**Exercise prompt**
Below is a block of entries; repeat all of it exactly but omit the pictures.

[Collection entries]
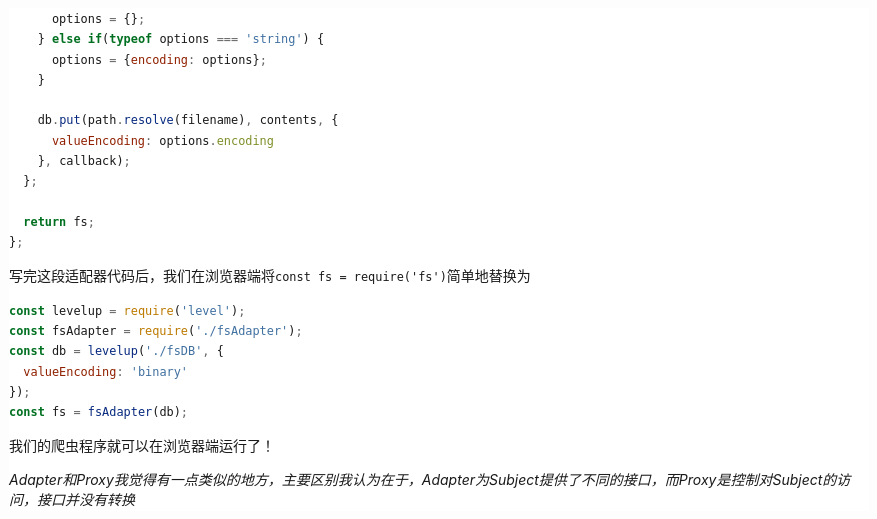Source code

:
 ```js
      options = {};
    } else if(typeof options === 'string') {
      options = {encoding: options};
    }

    db.put(path.resolve(filename), contents, {
      valueEncoding: options.encoding
    }, callback);
  };

  return fs;
};
```
写完这段适配器代码后，我们在浏览器端将`const fs = require('fs')`简单地替换为
```js
const levelup = require('level');
const fsAdapter = require('./fsAdapter');
const db = levelup('./fsDB', {
  valueEncoding: 'binary'
});
const fs = fsAdapter(db);
```
我们的爬虫程序就可以在浏览器端运行了！

*Adapter和Proxy我觉得有一点类似的地方，主要区别我认为在于，Adapter为Subject提供了不同的接口，而Proxy是控制对Subject的访问，接口并没有转换*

**Response to this exercise**
Source code

:
 ```js
      options = {};
    } else if(typeof options === 'string') {
      options = {encoding: options};
    }

    db.put(path.resolve(filename), contents, {
      valueEncoding: options.encoding
    }, callback);
  };

  return fs;
};
```
写完这段适配器代码后，我们在浏览器端将`const fs = require('fs')`简单地替换为
```js
const levelup = require('level');
const fsAdapter = require('./fsAdapter');
const db = levelup('./fsDB', {
  valueEncoding: 'binary'
});
const fs = fsAdapter(db);
```
我们的爬虫程序就可以在浏览器端运行了！

*Adapter和Proxy我觉得有一点类似的地方，主要区别我认为在于，Adapter为Subject提供了不同的接口，而Proxy是控制对Subject的访问，接口并没有转换*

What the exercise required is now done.